Project 2025 states that “Abortion pills pose the single greatest threat to unborn children in a post-Roe world” and calls for the FDA to revoke approval for use of the abortion pill mifepristone. It would end the mandate for insurance to cover the “week-after” abortion pill, and seek to use a long-defunct law to prosecute people who send abortion pills via the mail. It would require states to report where women seeking abortions live, attempting to prevent women from traveling to states where abortion is legal to obtain one – and would cut federal funds to states that refuse to comply.
By limiting access to reproductive care, Project 2025 seeks to force adherence to one narrow religious viewpoint. The majority of Americans believe that people should be able to make healthcare decisions in accordance with their own conscience, not the religious views of a powerful few.
In what ways would Project 2025 target the rights and safety of LGBTQ+ people?
Project 2025 takes particular aim at the transgender community, referring to “transgenderism” as an “ideology” and outrageously characterizing healthcare for transgender youth as “child abuse.” It would rescind regulations prohibiting discrimination based on sexual orientation and gender identity, eliminate transgender health care in Medicare and Medicaid, expel transgender troops from the military, and prevent the State Department from promoting LGBTQ equality overseas.
By encouraging and empowering discrimination and stigmatization against transgender people and other LGBTQ+ Americans, Project 2025 is seeking to turn public policy into a tool to advance a narrow religious ideology that denies their fundamental humanity and legitimacy.
How would Project 2025 force a narrow religious agenda into public school classrooms, and fund religious education at public expense?

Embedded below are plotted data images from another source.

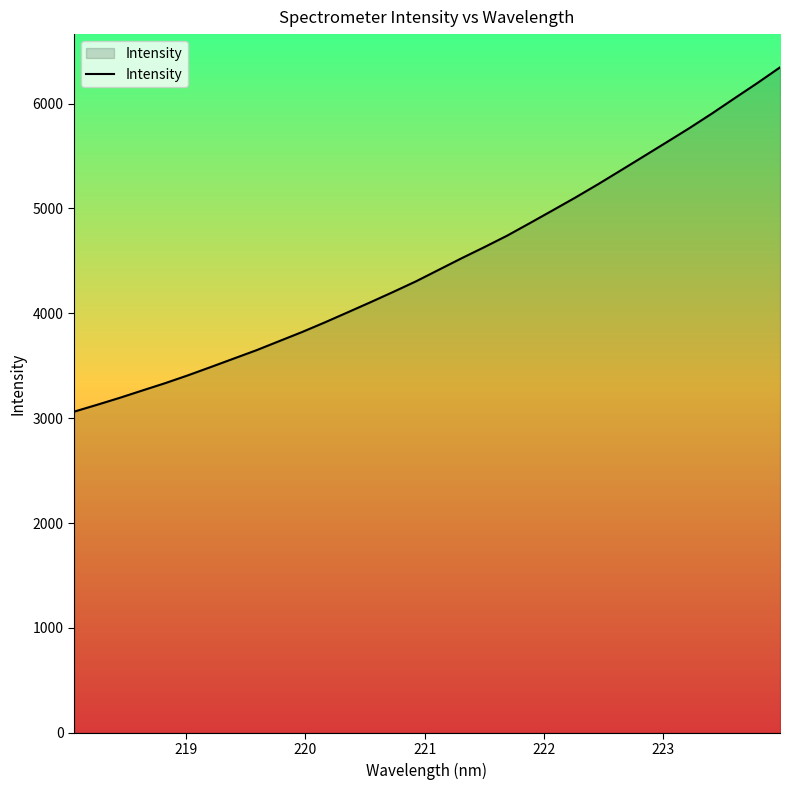

Reading left to right, transcribe all the data shown in this chart.

3062.1	3127.0	3193.7	3264.3	3334.2	3408.9	3487.8	3568.0	3648.0	3734.6	3821.1	3913.2	4008.6	4105.1	4203.4	4304.5	4414.4	4524.2	4630.4	4739.6	4859.4	4980.8	5103.4	5230.7	5362.7	5495.8	5629.4	5763.8	5904.2	6050.5	6195.3	6345.3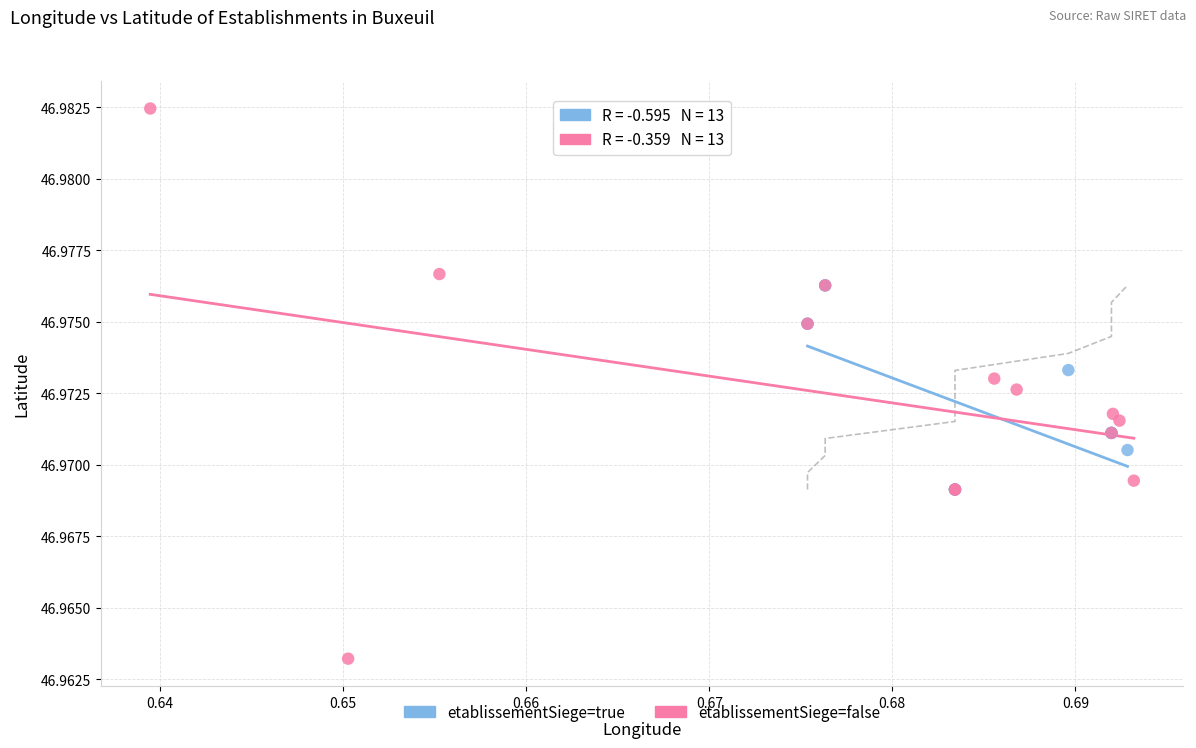

Which series contains the highest Y value?

etablissementSiege=false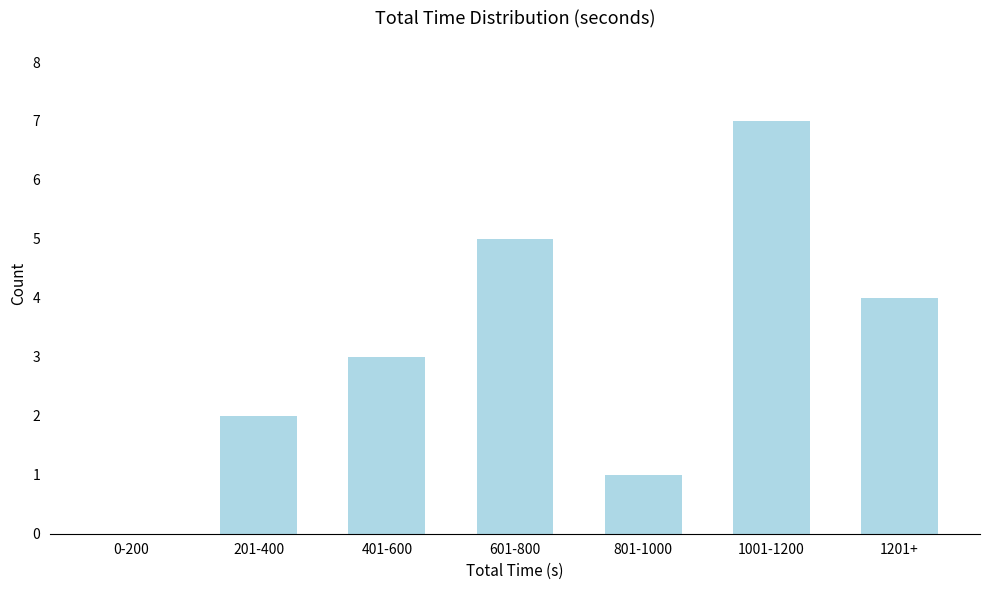

Reading left to right, transcribe all the data shown in this chart.

0-200=0	201-400=2	401-600=3	601-800=5	801-1000=1	1001-1200=7	1201+=4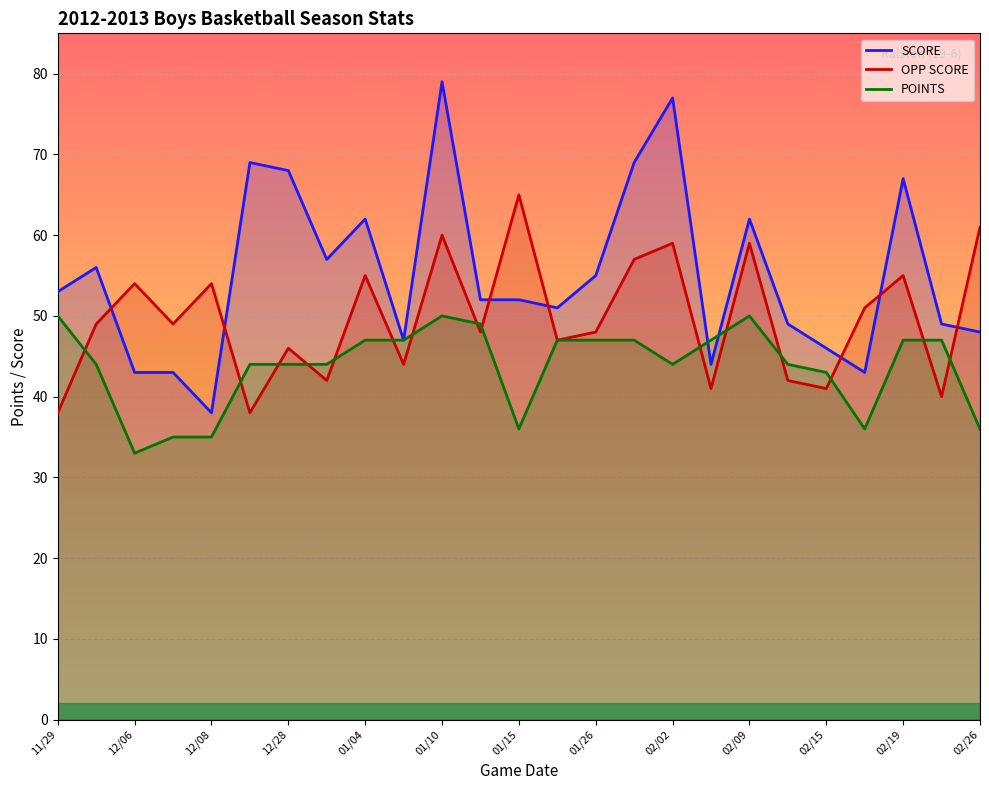

What are all the series names shown in the legend?

SCORE, OPP SCORE, POINTS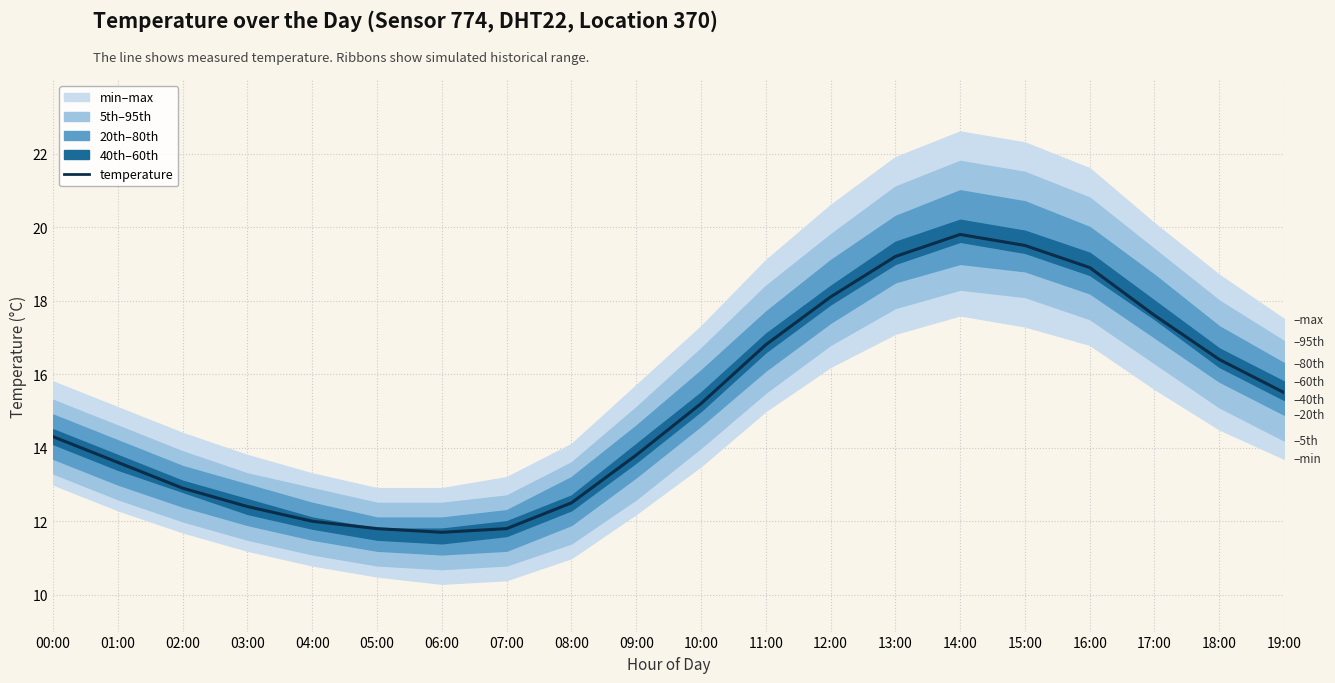

Approximately how many times larger is the value at 18:00 compared to 09:00?

1.2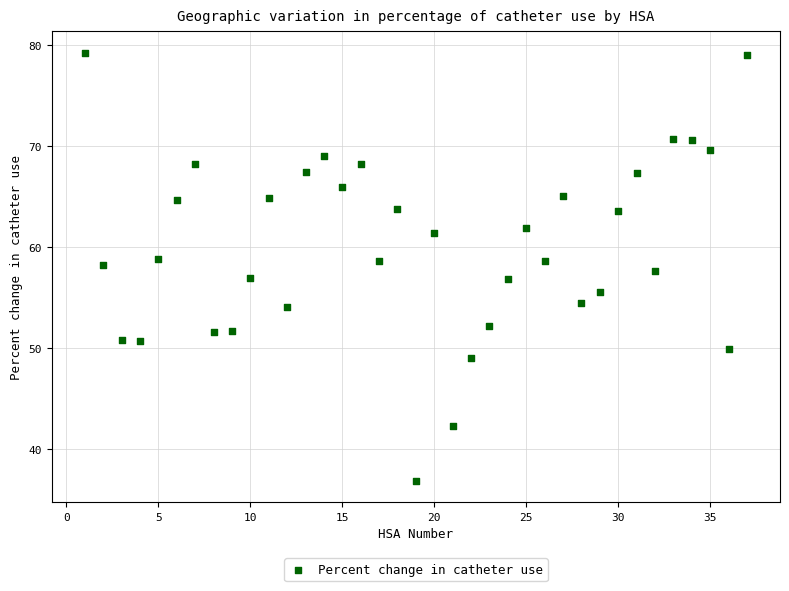

What is the range of Y values (max minus min)?

42.4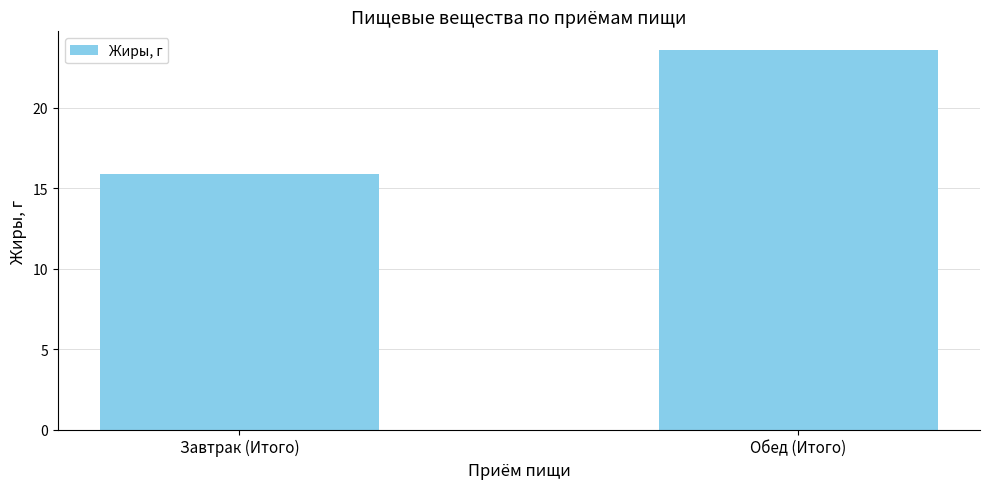

List the labels in order of value, smallest first.

Завтрак (Итого), Обед (Итого)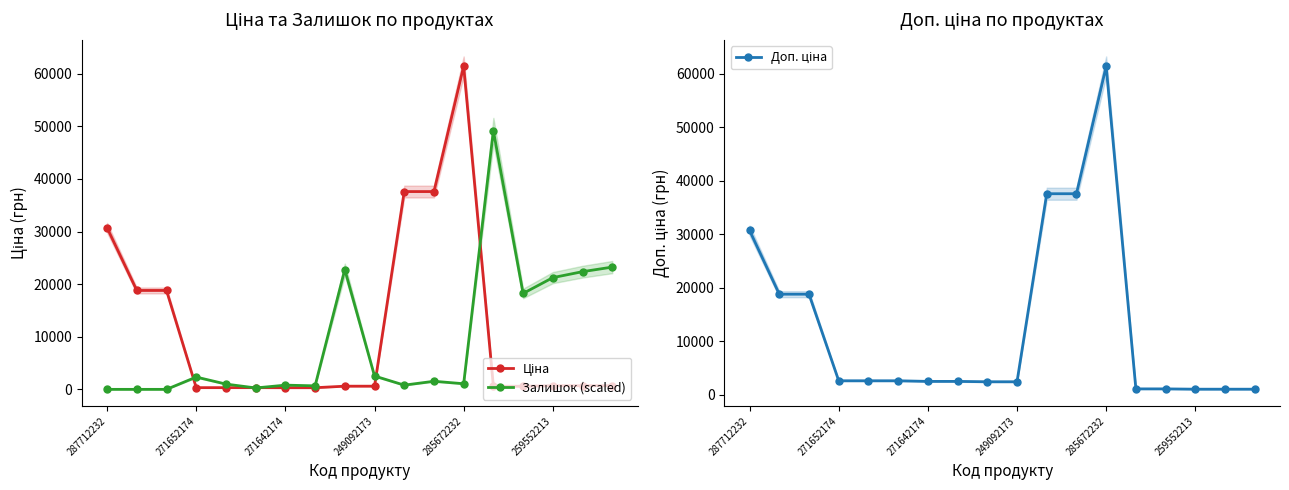

What is the highest value of the Залишок (scaled) series?

49147.4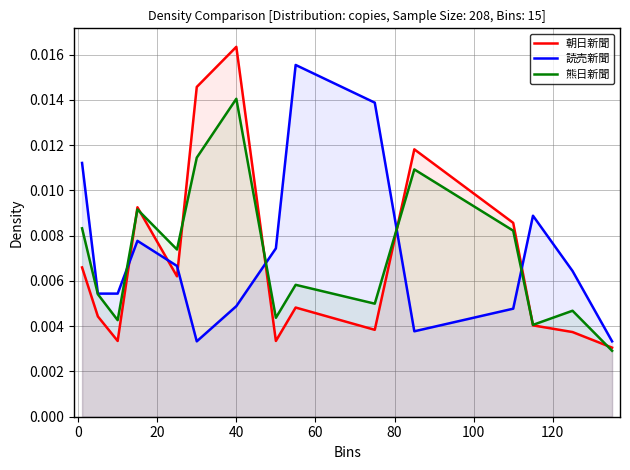

Which series has the largest range (max minus min)?

朝日新聞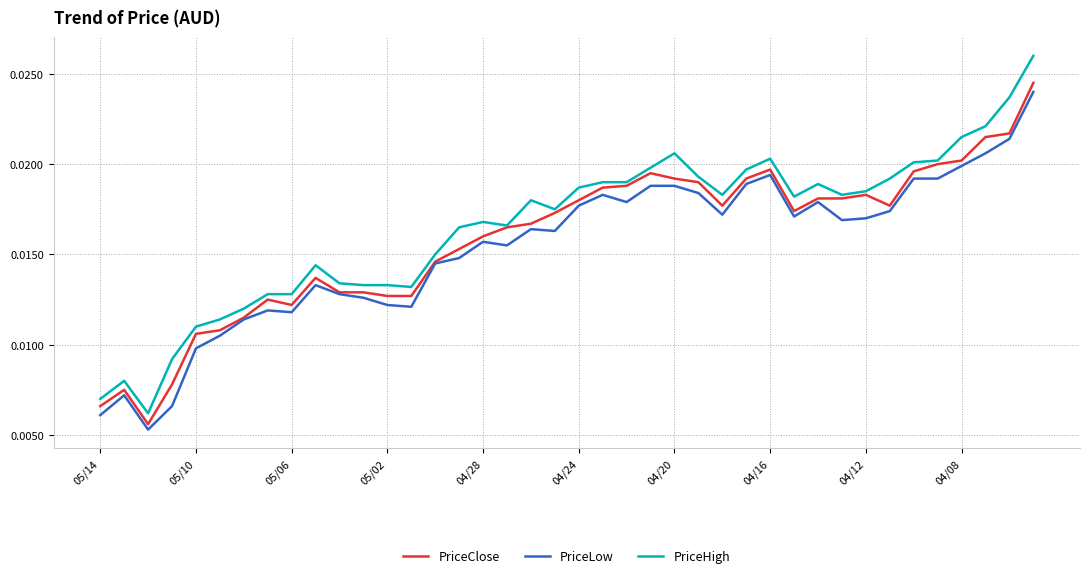

True or false: PriceHigh and PriceLow intersect in this chart.

False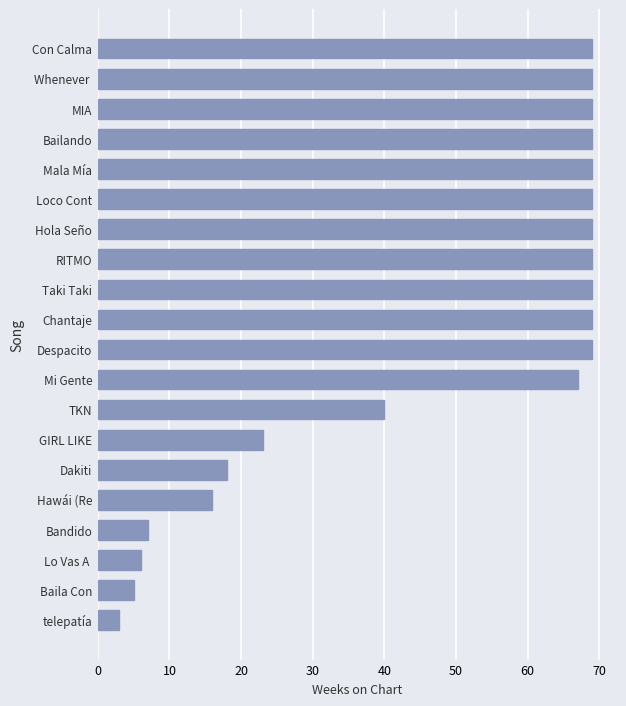

Does the chart contain any negative values?

No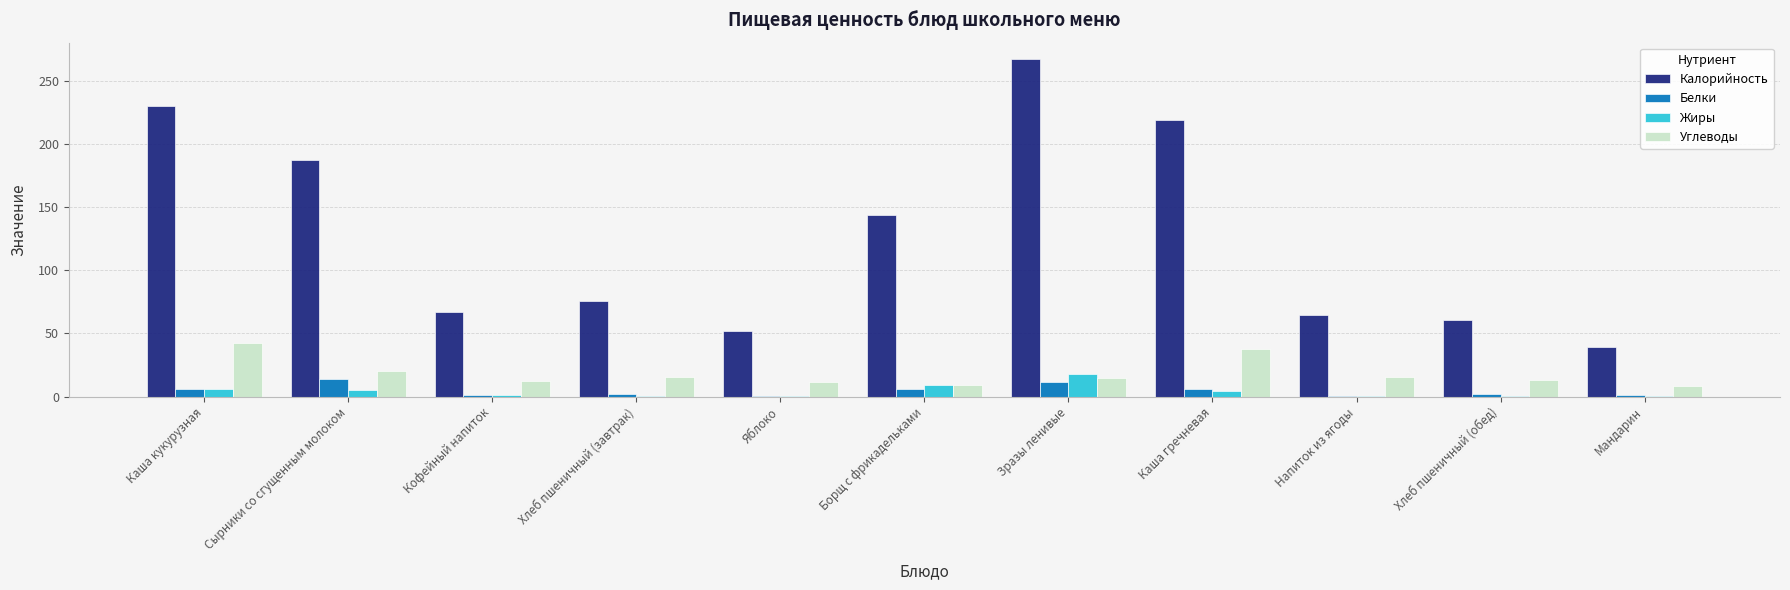

Between Каша гречневая and Мандарин, which series saw the biggest shift?

Калорийность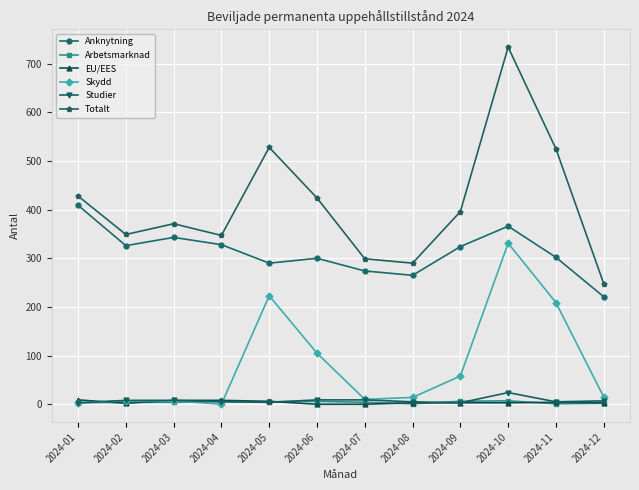

What is the difference between the Totalt values at 2024-08 and 2024-10?

444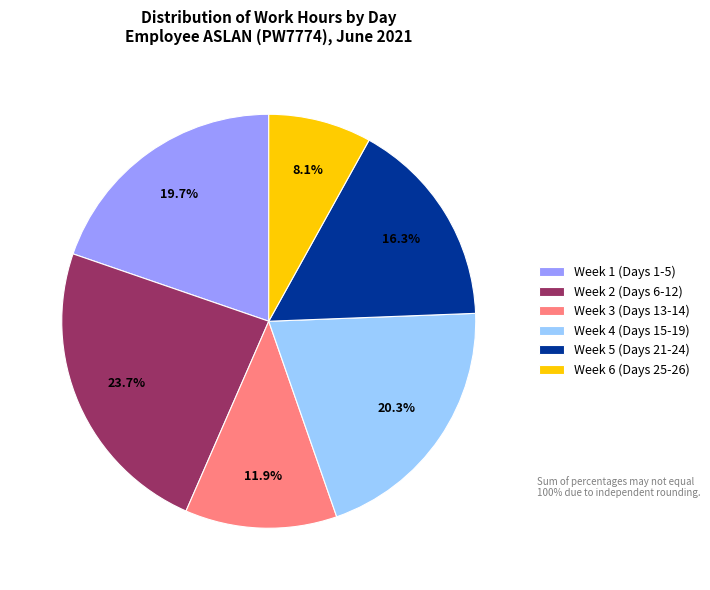

Does Week 1 (Days 1-5) represent more than half of the total?

No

Project 2025 seeks to suppress various forms of diversity in public education and to erode or entirely eliminate the authority of the Department of Education to prevent discrimination in the classroom. It calls for measures to make it nearly impossible for educators to teach effectively about racial diversity or about different sexual and gender identities. It also aims to fund private religious education at public expense, by allowing federal funds to be used by parents as vouchers to pay for private religious schools.
By seeking to erase diverse viewpoints from our curricula and libraries, and to divert public funding into private religious schools, Project 2025 is creating a culture of fear among parents and educators and aiming to strip necessary resources from public institutions that are meant to serve all.